Esto solo fue un ejercicio
de cambio de narrador y de tiempo verbal. Un estudio de las posibilidades
narrativas. Tiene, no obstante, ese aire negro y claustrofóbico que motivó la
creación de este blog. No sé con cuál quedarme. Aunque elegiría, sin duda, el
que solo fuera ficción.
Veinte dramas de amor y una canción desesperada
(primera persona, tiempo futuro)
Te mirarás las manos. Estarán cubiertas de
sangre. Y espantado de esa marea roja llorarás. Soltarás el cuchillo, como si solo
él poseyera la conciencia asesina que lo causó todo, y retrocederás dos pasos
buscando la perspectiva necesaria para entender lo que pasa. Fueron mis
palabras, las que te dije antes de dar ese grito que trataba de espantar la
desgracia, las causantes de la fatalidad. Que ya no te quiero dije, que puede
que nunca lo hiciera. Confundí el amor con la dependencia; tú, con la posesión.

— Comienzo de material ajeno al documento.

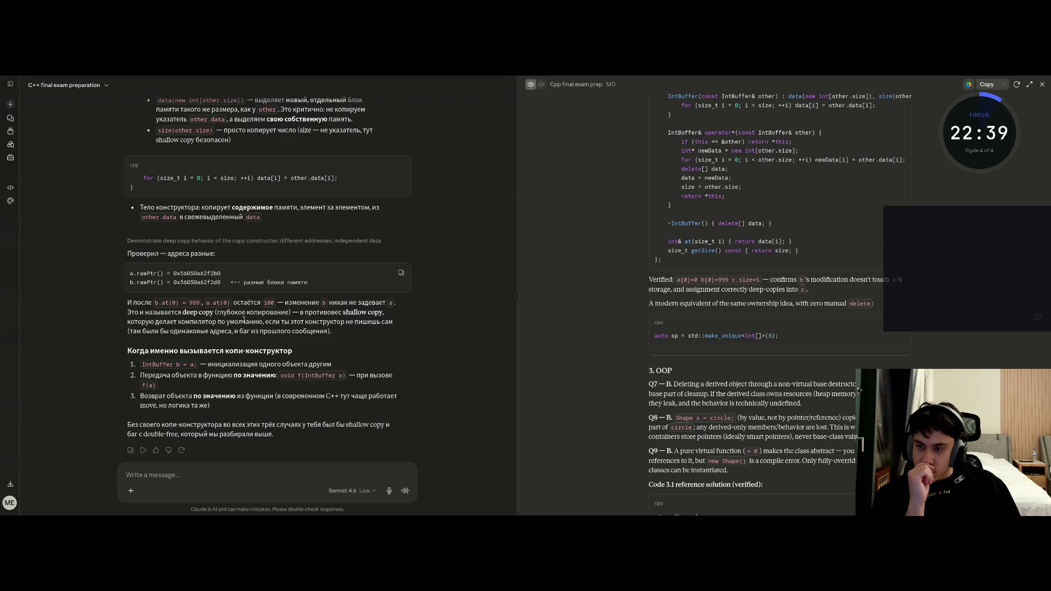
pyautogui.scroll(10, 244, 318)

Buscarás entonces, asustado ante la sangre escandalosa que sigue fluyendo, el
perdón en mi abrazo. Te arrepentirás de haberlo hecho, te arrodillarás y
suplicarás para que te perdone. No querías que esto pasara. Pondrás mi cabeza
en tu regazo y encontrarás la poesía que guardan las cosas únicas, especiales: tú,
yo; será la muerte el broche de nuestra historia. Apartarás el pelo de mi cara
y reconoceré en ese gesto las promesas de felicidad que me hiciste hace tanto
tiempo. Sí te quise, cuando no te conocía. Taparás la herida con tu mano en un
intento de retener el torrente en el que me escapo de ti. Me duele cuando me
tocas. Siempre me duele cuando me tocas. No te pude querer, nunca fuiste más
que una promesa. Ni siquiera entonces lo tendré claro: no tiene el amor los
bordes definidos. La muerte no explicará nada, solo me consuela el que me
liberará de la esclavitud. Repetirás mi nombre como un niño perdido que llama a
su madre. Cuando te deje podré volver a quererte, por un momento: eres tan
frágil. Pero truncarás mis esperanzas de descanso cuando cojas otra vez el
cuchillo y te cortes las venas para seguirme en ese viaje sin regreso. Yo
gritaré que nunca te querré y cerraré los ojos en un intento de perderme, de
camuflar mi rastro en la noche fría de la muerte. Tú te mirarás las manos. Estarán
ahora manchadas con nuestra sangre. Verás en esa mezcla nuestro destino. Juntos
para siempre. Sonreirás; y yo lloraré en ese bucle tortuoso que es la vida y
que no acaba en la muerte. Descubriré que tampoco la verdad libera. Deberé
callar y buscar otro momento para escaparme. Seguiré mintiendo. Te diré que te
quiero, que no puedo vivir sin ti, que solo la muerte podrá separarnos.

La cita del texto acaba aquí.